요구 사항> 아래 레코드 전체를 한 글자도 바꾸지 말고 그대로 다시 적으십시오.
::: 연습용 데이터
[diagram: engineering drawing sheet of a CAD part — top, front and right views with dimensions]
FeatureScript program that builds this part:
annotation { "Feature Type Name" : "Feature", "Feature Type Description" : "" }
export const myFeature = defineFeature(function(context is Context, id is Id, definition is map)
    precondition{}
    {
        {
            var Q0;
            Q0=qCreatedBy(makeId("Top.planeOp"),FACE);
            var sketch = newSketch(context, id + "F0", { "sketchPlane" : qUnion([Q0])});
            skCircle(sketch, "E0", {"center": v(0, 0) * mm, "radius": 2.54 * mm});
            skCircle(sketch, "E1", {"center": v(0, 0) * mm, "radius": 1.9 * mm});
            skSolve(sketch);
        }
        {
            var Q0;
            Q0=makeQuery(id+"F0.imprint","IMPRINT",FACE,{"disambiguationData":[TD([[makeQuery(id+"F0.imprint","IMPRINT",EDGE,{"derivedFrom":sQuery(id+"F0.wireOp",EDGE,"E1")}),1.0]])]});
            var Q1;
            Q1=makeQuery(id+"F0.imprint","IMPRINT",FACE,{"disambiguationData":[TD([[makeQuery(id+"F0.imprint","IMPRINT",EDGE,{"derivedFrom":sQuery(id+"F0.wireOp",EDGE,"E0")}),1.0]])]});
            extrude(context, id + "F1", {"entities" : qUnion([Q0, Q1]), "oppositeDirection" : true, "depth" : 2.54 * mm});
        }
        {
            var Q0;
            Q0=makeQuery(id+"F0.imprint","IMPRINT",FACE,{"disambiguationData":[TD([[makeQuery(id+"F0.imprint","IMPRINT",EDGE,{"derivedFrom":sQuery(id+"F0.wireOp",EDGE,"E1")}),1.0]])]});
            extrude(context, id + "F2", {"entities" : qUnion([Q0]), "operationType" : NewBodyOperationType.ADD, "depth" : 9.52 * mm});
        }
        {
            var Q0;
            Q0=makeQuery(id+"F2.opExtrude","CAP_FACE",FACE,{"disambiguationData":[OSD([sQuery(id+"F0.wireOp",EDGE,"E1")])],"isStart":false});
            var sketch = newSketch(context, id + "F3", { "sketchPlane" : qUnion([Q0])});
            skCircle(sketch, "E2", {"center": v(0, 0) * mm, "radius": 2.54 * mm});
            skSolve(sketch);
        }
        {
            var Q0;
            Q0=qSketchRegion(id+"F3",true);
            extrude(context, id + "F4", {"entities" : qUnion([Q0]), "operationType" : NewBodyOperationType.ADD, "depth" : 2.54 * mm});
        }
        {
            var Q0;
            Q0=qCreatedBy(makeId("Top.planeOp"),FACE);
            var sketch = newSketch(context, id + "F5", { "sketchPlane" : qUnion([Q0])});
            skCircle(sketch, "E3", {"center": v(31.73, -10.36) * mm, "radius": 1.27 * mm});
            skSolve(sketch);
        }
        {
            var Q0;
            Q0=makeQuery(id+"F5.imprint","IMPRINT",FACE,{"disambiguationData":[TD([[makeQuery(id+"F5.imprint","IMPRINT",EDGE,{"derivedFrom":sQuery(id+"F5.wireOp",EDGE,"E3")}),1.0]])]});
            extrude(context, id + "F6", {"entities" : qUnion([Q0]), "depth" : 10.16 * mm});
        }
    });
::::::
완료된 작업>
[diagram: engineering drawing sheet of a CAD part — top, front and right views with dimensions]
FeatureScript program that builds this part:
annotation { "Feature Type Name" : "Feature", "Feature Type Description" : "" }
export const myFeature = defineFeature(function(context is Context, id is Id, definition is map)
    precondition{}
    {
        {
            var Q0;
            Q0=qCreatedBy(makeId("Top.planeOp"),FACE);
            var sketch = newSketch(context, id + "F0", { "sketchPlane" : qUnion([Q0])});
            skCircle(sketch, "E0", {"center": v(0, 0) * mm, "radius": 2.54 * mm});
            skCircle(sketch, "E1", {"center": v(0, 0) * mm, "radius": 1.9 * mm});
            skSolve(sketch);
        }
        {
            var Q0;
            Q0=makeQuery(id+"F0.imprint","IMPRINT",FACE,{"disambiguationData":[TD([[makeQuery(id+"F0.imprint","IMPRINT",EDGE,{"derivedFrom":sQuery(id+"F0.wireOp",EDGE,"E1")}),1.0]])]});
            var Q1;
            Q1=makeQuery(id+"F0.imprint","IMPRINT",FACE,{"disambiguationData":[TD([[makeQuery(id+"F0.imprint","IMPRINT",EDGE,{"derivedFrom":sQuery(id+"F0.wireOp",EDGE,"E0")}),1.0]])]});
            extrude(context, id + "F1", {"entities" : qUnion([Q0, Q1]), "oppositeDirection" : true, "depth" : 2.54 * mm});
        }
        {
            var Q0;
            Q0=makeQuery(id+"F0.imprint","IMPRINT",FACE,{"disambiguationData":[TD([[makeQuery(id+"F0.imprint","IMPRINT",EDGE,{"derivedFrom":sQuery(id+"F0.wireOp",EDGE,"E1")}),1.0]])]});
            extrude(context, id + "F2", {"entities" : qUnion([Q0]), "operationType" : NewBodyOperationType.ADD, "depth" : 9.52 * mm});
        }
        {
            var Q0;
            Q0=makeQuery(id+"F2.opExtrude","CAP_FACE",FACE,{"disambiguationData":[OSD([sQuery(id+"F0.wireOp",EDGE,"E1")])],"isStart":false});
            var sketch = newSketch(context, id + "F3", { "sketchPlane" : qUnion([Q0])});
            skCircle(sketch, "E2", {"center": v(0, 0) * mm, "radius": 2.54 * mm});
            skSolve(sketch);
        }
        {
            var Q0;
            Q0=qSketchRegion(id+"F3",true);
            extrude(context, id + "F4", {"entities" : qUnion([Q0]), "operationType" : NewBodyOperationType.ADD, "depth" : 2.54 * mm});
        }
        {
            var Q0;
            Q0=qCreatedBy(makeId("Top.planeOp"),FACE);
            var sketch = newSketch(context, id + "F5", { "sketchPlane" : qUnion([Q0])});
            skCircle(sketch, "E3", {"center": v(31.73, -10.36) * mm, "radius": 1.27 * mm});
            skSolve(sketch);
        }
        {
            var Q0;
            Q0=makeQuery(id+"F5.imprint","IMPRINT",FACE,{"disambiguationData":[TD([[makeQuery(id+"F5.imprint","IMPRINT",EDGE,{"derivedFrom":sQuery(id+"F5.wireOp",EDGE,"E3")}),1.0]])]});
            extrude(context, id + "F6", {"entities" : qUnion([Q0]), "depth" : 10.16 * mm});
        }
    });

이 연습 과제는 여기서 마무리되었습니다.